I am to find a basis of the following ideal:
$$\sqrt{<x^5-2x^4+2x^2-x, \quad x^5-x^4-2x^3+2x^2+x-1>}$$
Truth be told, I'm not entirely confident of my solution. I will present it and then ask the pertinent questions:
First of all, note that $$x^5-2x^4+2x^2-x=x(x-1)^3(x+1),$$ and $$x^5-x^4-2x^3+2x^2+x-1=(x-1)^3(x+1)^2$$
According to a theorem in the textbook of which I'm doing these problems, if $I$ is an ideal in $k[x_1,x_2,...,x_k]$, then $\sqrt{I}=I(V(I))$.
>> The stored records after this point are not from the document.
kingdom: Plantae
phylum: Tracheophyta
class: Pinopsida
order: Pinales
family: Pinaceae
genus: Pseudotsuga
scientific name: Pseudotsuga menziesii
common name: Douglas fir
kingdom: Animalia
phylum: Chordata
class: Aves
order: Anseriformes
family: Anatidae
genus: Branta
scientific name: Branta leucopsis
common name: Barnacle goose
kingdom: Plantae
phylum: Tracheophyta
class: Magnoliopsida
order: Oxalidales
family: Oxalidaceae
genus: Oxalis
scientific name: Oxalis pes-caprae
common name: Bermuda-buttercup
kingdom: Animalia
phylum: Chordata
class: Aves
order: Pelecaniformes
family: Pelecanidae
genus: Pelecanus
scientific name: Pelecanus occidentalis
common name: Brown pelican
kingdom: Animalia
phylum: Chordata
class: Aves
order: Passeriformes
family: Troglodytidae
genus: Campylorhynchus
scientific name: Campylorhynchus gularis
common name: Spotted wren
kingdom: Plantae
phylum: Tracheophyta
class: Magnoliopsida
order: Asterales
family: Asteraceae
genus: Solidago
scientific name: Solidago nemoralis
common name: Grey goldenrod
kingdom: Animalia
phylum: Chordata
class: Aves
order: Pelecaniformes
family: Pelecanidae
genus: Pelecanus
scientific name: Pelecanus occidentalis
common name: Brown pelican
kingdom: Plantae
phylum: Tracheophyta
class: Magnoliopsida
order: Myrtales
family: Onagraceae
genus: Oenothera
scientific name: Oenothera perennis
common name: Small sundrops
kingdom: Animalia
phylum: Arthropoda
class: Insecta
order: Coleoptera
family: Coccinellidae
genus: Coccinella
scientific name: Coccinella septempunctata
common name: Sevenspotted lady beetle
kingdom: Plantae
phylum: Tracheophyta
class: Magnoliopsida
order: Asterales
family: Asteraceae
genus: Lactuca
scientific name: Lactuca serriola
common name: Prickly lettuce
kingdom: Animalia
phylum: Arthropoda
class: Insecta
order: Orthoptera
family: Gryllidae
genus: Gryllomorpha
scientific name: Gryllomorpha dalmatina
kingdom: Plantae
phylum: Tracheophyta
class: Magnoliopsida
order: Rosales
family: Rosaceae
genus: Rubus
Using this theorem, I found that $V(I)$ is $\{-1,1\}$. Thus, $$I(V(I))=(x-1)(x+1)=x^2-1.$$
Is this correct? I think this is the right theorem to use, and I think what I provided was indeed a basis of some sort; can someone confirm/correct this?
Thank you in advance
Your result is correct. Another way to get there:
Since we are in $k[x]$, which is a principal ideal domain, we know that the ideal is generated by the greatest common divisor of $x(x-1)^3(x+1)$ and $(x-1)^3(x+1)^2$, which is $(x-1)^3(x+1)$. To get the radical of the ideal generated by this polynomial, you simply have to strip all the multiplicities in the prime factorization. This also yields $(x-1)(x+1)$.